Genome-wide association studies represent a powerful research tool that examine millions of genetic variations, or “SNPs”, within a large population of participants to determine how such genetic variation might associate with clinical variation, and thereby uncover potential genetic causes, or contributing genetic factors, that lead to specific disease.  The technology originally presented the promise of a powerful tool to find the needle (gene) in the haystack (genome), but as time has shown, GWAS has revealed how complex biology can be.  Rarely does a single gene cause a single disorder so researchers often end-up finding several needles in a stack of needles.  Nevertheless, the technology has uncovered the detail and richness that exists between genotype and phenotype, and provides a far deeper and more fundamental understanding of the disease process across multiple fields of medicine.  In the current study, researchers in Nijmegen, carried out a GWAS on, 2,245 subjects in parallel to collecting their AMD status and other basic clinical information.

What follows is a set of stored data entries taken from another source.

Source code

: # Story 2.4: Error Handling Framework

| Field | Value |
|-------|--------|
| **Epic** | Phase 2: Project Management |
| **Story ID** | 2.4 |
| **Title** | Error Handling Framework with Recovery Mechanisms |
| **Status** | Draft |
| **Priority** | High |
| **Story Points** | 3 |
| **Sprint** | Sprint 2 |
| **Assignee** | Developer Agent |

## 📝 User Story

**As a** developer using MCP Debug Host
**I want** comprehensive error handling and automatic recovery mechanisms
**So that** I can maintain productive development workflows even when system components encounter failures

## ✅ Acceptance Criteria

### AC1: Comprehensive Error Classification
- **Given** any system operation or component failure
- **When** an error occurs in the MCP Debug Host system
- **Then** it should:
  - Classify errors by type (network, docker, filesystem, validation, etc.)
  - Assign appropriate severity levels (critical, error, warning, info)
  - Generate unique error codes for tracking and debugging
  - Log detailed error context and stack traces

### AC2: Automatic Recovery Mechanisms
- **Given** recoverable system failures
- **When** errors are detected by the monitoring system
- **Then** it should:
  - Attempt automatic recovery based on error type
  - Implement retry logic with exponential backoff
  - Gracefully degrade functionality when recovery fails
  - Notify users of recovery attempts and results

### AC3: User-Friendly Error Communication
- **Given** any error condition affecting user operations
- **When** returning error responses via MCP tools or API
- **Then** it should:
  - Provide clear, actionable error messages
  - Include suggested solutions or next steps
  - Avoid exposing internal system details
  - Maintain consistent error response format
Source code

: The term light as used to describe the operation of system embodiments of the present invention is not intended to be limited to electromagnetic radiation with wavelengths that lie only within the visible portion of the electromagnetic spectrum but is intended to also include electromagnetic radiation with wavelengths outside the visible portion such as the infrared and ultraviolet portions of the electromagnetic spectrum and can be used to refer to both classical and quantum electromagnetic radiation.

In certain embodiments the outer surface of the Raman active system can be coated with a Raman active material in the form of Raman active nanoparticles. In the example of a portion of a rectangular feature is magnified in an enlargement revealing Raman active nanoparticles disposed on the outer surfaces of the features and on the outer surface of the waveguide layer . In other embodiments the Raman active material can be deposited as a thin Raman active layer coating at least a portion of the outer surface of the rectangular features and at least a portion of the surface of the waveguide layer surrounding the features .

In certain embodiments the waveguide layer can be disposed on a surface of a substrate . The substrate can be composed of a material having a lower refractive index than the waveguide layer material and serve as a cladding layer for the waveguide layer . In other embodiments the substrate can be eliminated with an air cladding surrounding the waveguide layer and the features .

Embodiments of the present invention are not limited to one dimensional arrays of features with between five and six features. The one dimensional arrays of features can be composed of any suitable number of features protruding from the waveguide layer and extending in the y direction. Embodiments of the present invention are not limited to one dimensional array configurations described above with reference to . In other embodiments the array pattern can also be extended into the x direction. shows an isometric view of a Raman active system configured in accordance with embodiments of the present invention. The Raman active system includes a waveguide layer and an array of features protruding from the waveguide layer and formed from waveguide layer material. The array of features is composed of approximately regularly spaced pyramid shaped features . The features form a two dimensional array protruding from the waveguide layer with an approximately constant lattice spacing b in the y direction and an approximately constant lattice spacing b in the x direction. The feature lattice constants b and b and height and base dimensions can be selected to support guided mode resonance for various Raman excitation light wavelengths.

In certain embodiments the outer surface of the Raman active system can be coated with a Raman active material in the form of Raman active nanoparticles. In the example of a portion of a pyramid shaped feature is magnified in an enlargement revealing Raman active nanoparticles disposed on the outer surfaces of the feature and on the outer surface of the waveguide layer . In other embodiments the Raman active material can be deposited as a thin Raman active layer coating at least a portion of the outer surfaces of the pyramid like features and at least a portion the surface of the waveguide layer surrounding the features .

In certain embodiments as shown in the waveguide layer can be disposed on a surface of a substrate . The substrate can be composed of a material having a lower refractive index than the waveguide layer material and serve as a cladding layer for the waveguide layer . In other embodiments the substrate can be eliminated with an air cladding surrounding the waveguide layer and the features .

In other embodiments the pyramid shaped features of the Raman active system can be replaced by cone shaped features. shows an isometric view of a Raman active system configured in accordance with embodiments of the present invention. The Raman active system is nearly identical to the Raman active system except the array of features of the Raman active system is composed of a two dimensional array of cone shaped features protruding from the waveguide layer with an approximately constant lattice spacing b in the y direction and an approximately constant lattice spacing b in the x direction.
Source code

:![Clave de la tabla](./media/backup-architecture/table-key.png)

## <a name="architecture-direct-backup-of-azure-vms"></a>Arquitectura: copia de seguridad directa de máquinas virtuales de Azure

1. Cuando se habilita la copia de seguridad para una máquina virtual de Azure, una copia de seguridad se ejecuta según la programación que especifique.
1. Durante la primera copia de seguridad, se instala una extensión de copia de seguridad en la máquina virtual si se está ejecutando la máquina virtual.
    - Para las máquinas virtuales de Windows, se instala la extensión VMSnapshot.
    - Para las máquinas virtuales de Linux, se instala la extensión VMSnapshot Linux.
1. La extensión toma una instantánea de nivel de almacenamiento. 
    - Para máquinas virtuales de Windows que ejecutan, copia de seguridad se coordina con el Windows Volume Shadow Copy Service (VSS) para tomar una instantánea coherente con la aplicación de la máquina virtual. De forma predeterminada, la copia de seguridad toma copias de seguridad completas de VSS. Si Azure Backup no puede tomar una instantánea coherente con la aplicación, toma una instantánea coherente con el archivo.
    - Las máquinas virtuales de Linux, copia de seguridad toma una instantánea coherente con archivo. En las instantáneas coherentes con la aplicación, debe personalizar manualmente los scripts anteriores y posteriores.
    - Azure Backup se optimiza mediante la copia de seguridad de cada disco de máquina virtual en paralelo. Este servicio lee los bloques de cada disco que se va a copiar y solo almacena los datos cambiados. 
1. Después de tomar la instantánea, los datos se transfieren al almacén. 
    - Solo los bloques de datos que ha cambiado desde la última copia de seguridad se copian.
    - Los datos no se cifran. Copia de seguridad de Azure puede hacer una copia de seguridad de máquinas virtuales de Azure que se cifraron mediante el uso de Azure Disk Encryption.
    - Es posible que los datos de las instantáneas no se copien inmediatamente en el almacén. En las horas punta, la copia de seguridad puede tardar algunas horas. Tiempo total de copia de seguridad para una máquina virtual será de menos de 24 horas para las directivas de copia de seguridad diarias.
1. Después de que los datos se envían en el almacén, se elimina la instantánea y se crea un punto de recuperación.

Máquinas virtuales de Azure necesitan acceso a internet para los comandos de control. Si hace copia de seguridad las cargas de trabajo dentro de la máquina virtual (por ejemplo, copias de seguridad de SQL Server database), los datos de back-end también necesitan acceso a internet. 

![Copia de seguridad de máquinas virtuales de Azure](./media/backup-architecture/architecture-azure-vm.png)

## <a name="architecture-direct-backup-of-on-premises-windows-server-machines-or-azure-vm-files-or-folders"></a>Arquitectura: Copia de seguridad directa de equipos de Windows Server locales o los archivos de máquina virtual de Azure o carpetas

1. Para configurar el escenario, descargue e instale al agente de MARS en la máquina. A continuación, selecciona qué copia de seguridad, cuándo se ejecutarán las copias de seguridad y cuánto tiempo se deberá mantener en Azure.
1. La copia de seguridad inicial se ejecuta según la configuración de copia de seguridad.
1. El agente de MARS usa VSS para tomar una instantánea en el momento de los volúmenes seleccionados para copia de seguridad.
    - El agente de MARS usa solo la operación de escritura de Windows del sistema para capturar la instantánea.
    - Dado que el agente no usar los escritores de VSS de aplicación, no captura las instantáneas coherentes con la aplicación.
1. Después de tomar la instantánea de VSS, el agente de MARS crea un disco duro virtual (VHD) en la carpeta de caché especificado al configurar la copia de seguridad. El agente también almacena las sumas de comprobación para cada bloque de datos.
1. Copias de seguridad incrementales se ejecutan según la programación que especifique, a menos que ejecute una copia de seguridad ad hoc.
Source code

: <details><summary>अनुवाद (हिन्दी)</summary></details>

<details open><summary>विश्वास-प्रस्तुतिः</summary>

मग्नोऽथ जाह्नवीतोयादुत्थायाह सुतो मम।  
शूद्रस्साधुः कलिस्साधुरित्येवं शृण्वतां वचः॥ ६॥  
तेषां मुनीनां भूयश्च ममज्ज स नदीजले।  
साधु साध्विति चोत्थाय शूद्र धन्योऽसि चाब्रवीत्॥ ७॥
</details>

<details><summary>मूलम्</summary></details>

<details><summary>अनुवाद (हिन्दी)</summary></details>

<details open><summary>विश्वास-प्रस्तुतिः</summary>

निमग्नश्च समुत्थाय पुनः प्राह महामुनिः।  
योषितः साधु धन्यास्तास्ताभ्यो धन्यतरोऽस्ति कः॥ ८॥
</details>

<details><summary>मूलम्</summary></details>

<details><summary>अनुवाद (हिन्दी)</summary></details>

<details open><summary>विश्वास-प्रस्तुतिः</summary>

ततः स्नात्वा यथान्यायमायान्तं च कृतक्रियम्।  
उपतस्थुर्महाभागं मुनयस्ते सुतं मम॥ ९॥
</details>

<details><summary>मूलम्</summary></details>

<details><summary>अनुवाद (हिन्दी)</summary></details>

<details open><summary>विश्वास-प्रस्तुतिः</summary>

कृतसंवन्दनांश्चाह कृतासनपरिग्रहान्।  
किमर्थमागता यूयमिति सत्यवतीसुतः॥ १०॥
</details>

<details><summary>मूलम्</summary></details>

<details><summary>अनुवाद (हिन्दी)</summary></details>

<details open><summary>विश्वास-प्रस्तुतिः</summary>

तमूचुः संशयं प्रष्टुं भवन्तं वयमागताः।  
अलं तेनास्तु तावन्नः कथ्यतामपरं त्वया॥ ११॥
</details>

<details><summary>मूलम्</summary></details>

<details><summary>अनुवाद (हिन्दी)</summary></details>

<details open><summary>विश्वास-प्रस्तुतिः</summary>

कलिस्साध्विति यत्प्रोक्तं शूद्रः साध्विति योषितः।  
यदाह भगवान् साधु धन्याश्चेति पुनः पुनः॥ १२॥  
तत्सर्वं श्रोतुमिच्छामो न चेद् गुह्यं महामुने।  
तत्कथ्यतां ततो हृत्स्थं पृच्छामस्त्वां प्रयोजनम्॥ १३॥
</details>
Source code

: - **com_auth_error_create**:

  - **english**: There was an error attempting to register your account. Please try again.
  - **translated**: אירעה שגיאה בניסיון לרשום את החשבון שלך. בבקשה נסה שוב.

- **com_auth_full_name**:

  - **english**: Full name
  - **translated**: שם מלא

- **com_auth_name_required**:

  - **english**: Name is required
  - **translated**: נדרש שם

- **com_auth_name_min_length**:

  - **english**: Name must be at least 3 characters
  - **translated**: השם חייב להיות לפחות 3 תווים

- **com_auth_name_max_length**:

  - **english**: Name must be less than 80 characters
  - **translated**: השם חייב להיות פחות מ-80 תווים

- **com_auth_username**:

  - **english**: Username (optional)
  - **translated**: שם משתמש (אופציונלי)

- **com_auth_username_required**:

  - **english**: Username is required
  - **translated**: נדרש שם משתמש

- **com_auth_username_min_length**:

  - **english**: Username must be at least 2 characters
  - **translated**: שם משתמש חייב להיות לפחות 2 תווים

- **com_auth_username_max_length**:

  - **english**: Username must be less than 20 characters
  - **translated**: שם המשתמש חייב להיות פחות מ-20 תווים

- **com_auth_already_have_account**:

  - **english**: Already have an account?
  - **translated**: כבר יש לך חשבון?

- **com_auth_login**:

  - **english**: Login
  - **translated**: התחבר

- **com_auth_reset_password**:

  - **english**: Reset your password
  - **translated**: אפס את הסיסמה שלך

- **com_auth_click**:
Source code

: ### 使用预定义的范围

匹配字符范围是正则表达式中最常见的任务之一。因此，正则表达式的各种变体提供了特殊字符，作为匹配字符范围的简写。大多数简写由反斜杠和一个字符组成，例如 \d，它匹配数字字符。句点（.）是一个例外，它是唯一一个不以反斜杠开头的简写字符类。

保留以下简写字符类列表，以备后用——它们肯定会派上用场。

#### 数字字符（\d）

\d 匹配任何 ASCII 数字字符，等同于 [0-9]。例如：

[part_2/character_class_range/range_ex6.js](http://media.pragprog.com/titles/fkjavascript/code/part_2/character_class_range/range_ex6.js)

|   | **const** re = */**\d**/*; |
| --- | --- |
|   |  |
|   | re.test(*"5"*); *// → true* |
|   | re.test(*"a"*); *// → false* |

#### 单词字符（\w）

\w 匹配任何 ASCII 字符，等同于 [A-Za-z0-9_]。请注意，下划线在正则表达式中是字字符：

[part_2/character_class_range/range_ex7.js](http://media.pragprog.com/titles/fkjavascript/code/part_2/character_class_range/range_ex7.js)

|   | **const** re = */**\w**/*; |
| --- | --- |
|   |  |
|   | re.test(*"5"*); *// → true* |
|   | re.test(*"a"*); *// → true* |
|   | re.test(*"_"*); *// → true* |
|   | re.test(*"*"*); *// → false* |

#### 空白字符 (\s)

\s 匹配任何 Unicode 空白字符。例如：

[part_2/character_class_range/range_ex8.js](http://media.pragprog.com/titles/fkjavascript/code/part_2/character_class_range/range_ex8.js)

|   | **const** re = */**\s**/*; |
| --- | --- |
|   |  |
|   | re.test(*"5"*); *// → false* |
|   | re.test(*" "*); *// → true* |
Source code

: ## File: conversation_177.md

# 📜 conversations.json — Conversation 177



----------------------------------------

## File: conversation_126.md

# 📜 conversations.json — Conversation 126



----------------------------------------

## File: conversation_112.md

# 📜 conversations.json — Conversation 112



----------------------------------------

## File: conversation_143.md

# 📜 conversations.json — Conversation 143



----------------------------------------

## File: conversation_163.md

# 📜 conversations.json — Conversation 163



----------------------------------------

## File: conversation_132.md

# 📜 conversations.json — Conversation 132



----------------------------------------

As is well documented in the medical literature, the complement system is a fundamental part of innate immunity involved in host defence and homeostasis and may be activated in a variety of ways, with the “alternative pathway”, or “AP”, being of particular relevance to AMD pathology. Dysregulation of this alternative pathway has been linked to AMD, no less so than through several genetic studies showing that variants of complement genes may increase or decrease susceptibility to the disorder.  Research has shown that there is considerable variation in the level of systemic complement activation in humans and so patients with higher levels of activation may benefit more from complement-based therapies compared to patients with lower levels of activation.  In order to identify such potential positive “responders”, the Dutch research team conducted an hypothesis-free study to examine what genetic signals might associate with systemic activation of the complement system.  The research identified two variants, “rs3753396” (c.2016A/ G, p.Gln672Gln) in the coding region of the CFH  gene, and “rs6685931” (c.59e 4315T/ C), in the non-coding region of the CFHR4 gene.  While both markers were found to have a significant effect on systemic activation of the complement system, the second marker (rs6685931) may have a higher risk association with AMD, and may therefore be used to identify potential patients that might benefit from complement-based therapy.  While the study provides some tantalizing pointers for future lines of research, a larger study may have the power to tease out potential causal relationships, furthering the ability of researchers to optimize patient stratification for clinical research, while additionally pinpointing future potential therapeutic targets.